Ce IV n'introduit pas de modification de fond par rapport aux troisième et quatrième alinéas de l'article actuellement en vigueur. Le V précise de quel délai dispose le procureur pour adresser au juge d'instruction des réquisitions complémentaires lorsque les parties ont adressé des observations. Ce délai est de dix jours , à compter de la date à laquelle ces observations lui ont été communiquées, si une personne mise en examen est détenue et d' un mois dans les autres cas. Ces délais sont inchangés par rapport au droit en vigueur. Symétriquement, le VI prévoit que les parties peuvent adresser au juge d'instruction des observations complémentaires une fois que les réquisitions du procureur leur ont été communiquées.
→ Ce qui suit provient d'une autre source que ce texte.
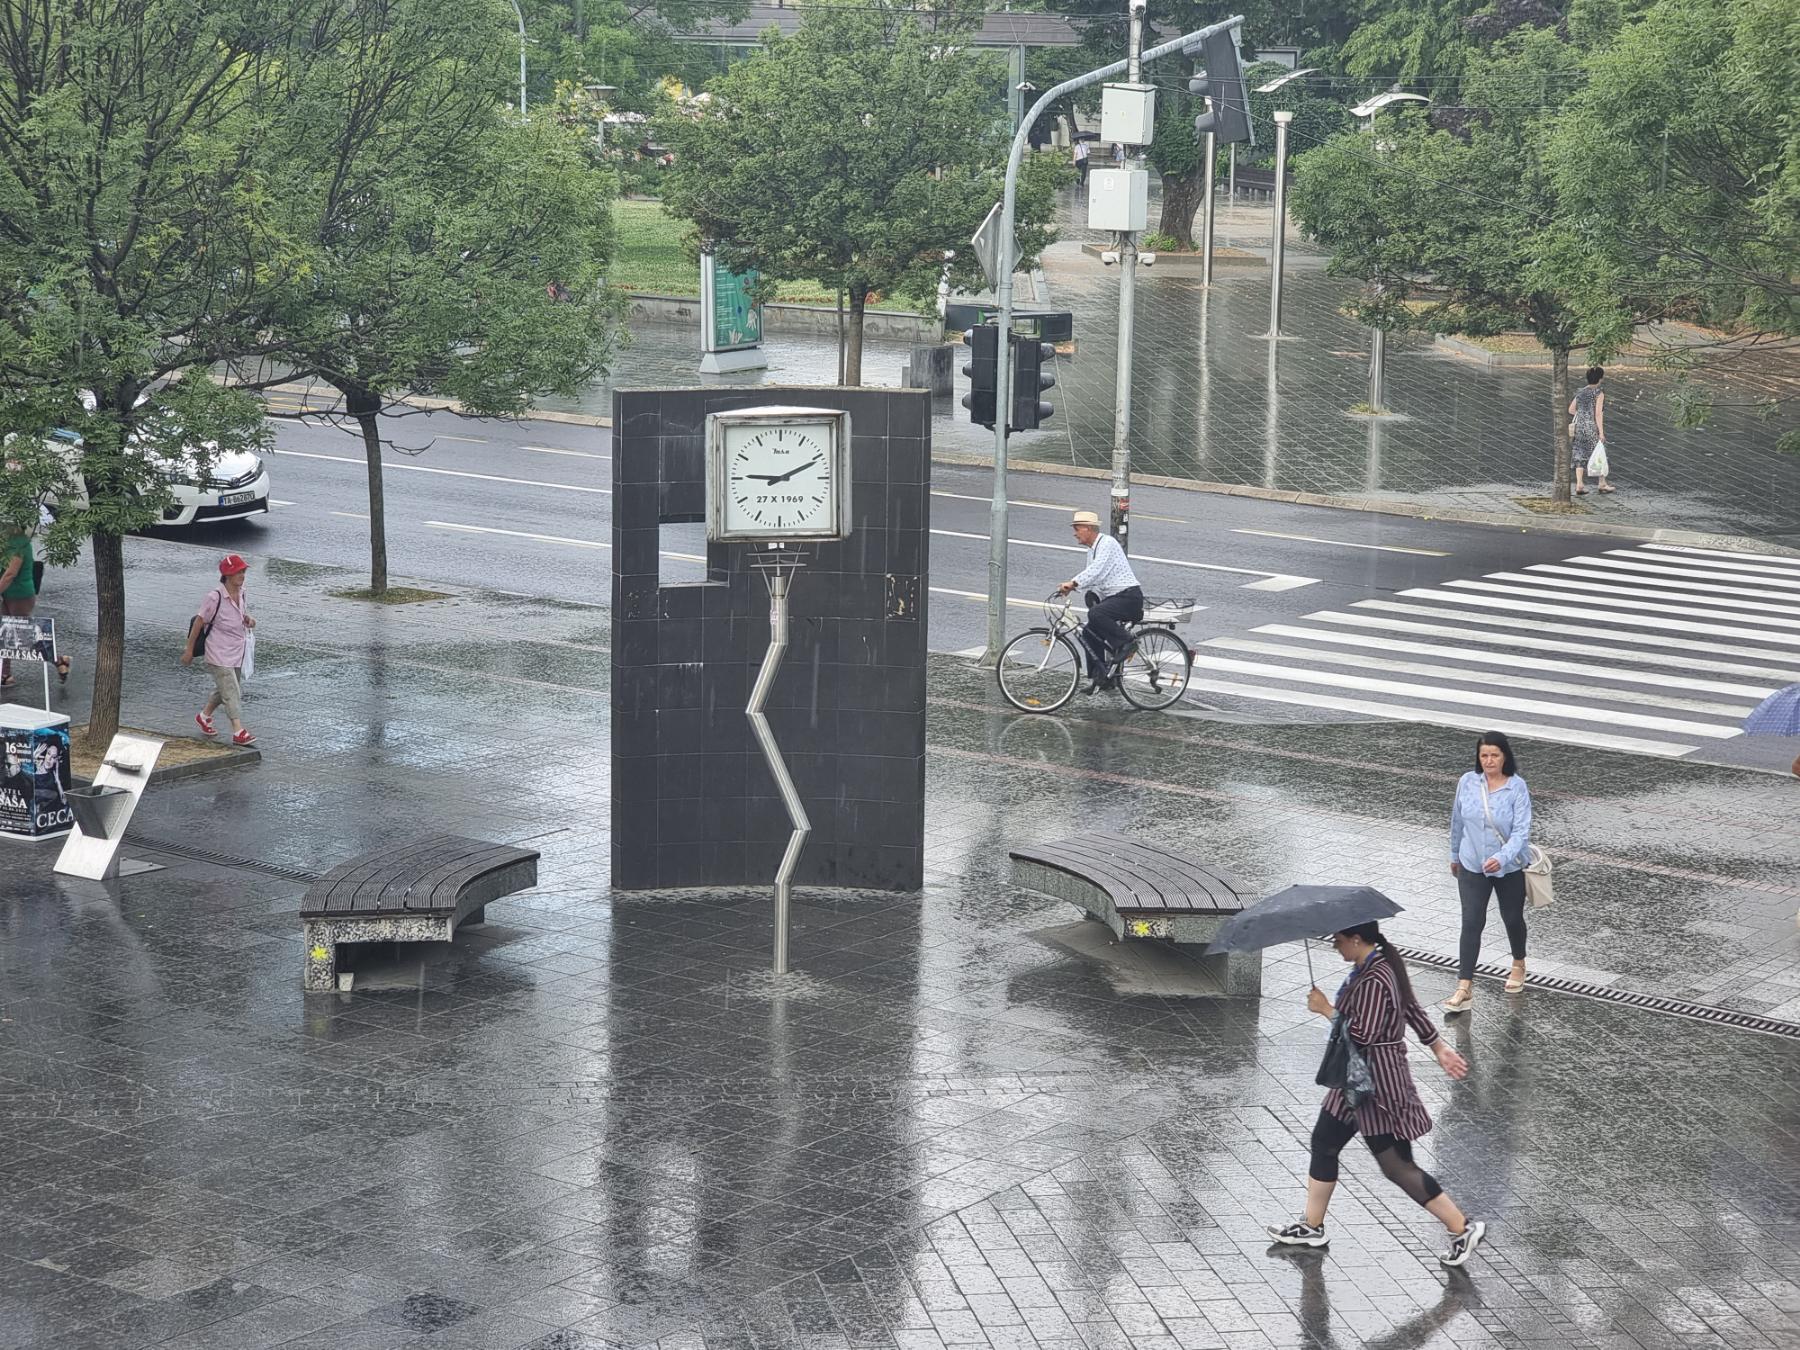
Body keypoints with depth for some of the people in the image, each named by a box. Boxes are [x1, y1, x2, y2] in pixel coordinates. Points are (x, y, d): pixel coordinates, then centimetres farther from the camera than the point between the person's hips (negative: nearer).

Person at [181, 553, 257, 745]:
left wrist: (249, 620, -3)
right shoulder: (215, 597, -20)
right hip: (219, 655, -8)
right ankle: (238, 731, -14)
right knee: (231, 692, -12)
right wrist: (189, 650, -8)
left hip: (236, 654, 8)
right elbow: (199, 623, -13)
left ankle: (204, 716, 42)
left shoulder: (240, 593, 2)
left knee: (224, 689, 20)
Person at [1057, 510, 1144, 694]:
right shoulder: (1092, 549, 18)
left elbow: (1096, 568, -28)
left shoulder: (1107, 543, -12)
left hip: (1129, 596, -10)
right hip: (1112, 597, 10)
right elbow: (1094, 579, 23)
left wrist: (1073, 582, -34)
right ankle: (1101, 678, 10)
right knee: (1089, 633, 4)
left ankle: (1127, 643, -17)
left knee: (1096, 614, -32)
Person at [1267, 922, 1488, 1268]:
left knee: (1398, 1166, -4)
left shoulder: (1373, 982, -25)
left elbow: (1362, 1034, -29)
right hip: (1358, 1078, 11)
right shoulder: (1379, 965, 6)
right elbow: (1412, 1009, 15)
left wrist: (1326, 1009, -18)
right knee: (1324, 1142, 17)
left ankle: (1463, 1227, 5)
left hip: (1377, 1084, -11)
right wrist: (1439, 1048, 23)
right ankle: (1312, 1227, 29)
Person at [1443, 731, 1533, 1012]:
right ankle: (1464, 988, -7)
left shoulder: (1517, 788, -18)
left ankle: (1519, 965, 46)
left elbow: (1521, 831, -24)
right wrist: (1455, 855, 16)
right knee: (1471, 923, -6)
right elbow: (1457, 821, 6)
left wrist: (1501, 858, -39)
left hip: (1509, 867, -2)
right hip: (1472, 866, 2)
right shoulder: (1467, 782, -8)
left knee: (1512, 918, 17)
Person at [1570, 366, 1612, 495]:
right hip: (1593, 429, -5)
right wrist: (1601, 432, -14)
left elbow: (1571, 410, 10)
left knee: (1580, 456, 7)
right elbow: (1598, 414, -16)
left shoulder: (1580, 393, 6)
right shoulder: (1599, 394, -11)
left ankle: (1579, 485, 1)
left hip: (1580, 428, 5)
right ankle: (1602, 484, 21)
Les délais sont les mêmes qu'à l'alinéa précédent dix jours ou un mois , sans changement par rapport au droit en vigueur. Le VII prévoit que le juge d'instruction peut rendre son ordonnance de règlement à l'expiration de ces différents délais délais d'un mois ou de trois mois, puis délais de dix jours ou d'un mois en cas de réquisitions complémentaires ou d'observations complémentaires , même s'il n'a reçu aucune réquisition ni observation dans les délais prescrits. Par rapport au droit en vigueur, cette rédaction permettrait au juge d'instruction de rendre son ordonnance dans un délai plus court.

Actuellement, il doit en effet attendre l'expiration du premier délai d'un mois ou de trois mois, puis l'expiration du deuxième délai, de dix jours ou un mois, avant de rendre son ordonnance. En l'absence de mis en examen détenu, il s'écoule donc un délai total de quatre mois, même lorsque le parquet a communiqué ses réquisitions rapidement et que les autres parties n'ont formulé aucune demande ni requête. Ce délai est ramené à un mois et dix jours en présence d'un mis en examen détenu. Avec la nouvelle rédaction, le juge pourrait, si les parties ne se manifestent pas dans le délai de dix jours qui leur est imparti, rendre son ordonnance au bout de trois mois ou au bout d'un mois, selon les hypothèses.

Les termes de témoin assisté désignent le statut de la personne qui est mise en cause au cours d'une instruction judiciaire, mais à qui il n'est pas directement reproché la commission d'une infraction. Il s'agit d'un statut intermédiaire entre celui de mis en examen et celui de simple témoin, qui confère certains droits à la personne qui en est l'objet. Votre commission approuve l'économie générale de ce dispositif qui devrait permettre de prendre un peu plus rapidement les ordonnances de règlement.